- Data to use
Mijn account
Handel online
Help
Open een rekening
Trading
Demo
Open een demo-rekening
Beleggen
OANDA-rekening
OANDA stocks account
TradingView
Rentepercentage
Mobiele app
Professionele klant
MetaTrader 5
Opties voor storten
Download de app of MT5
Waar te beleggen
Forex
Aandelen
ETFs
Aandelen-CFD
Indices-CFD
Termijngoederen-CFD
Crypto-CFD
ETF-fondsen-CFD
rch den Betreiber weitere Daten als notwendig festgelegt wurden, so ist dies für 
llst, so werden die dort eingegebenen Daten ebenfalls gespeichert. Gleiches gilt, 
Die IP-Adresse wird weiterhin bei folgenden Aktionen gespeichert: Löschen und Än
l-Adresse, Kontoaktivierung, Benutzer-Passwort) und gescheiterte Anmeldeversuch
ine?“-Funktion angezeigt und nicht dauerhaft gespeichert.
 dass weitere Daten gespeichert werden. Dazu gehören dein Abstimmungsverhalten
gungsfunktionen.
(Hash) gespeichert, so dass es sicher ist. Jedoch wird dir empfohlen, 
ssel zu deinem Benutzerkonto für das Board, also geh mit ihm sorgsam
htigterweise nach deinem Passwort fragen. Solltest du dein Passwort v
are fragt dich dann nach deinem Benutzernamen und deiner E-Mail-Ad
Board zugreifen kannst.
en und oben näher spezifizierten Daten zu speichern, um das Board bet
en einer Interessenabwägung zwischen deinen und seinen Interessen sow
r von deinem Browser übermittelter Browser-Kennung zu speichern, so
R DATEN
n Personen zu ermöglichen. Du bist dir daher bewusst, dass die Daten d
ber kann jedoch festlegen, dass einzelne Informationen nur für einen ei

- Exercise instructions
Copy every row above that contains the string "wird", treating uppercase and lowercase as different.

- Solved exercise
Die IP-Adresse wird weiterhin bei folgenden Aktionen gespeichert: Löschen und Än
(Hash) gespeichert, so dass es sicher ist. Jedoch wird dir empfohlen, 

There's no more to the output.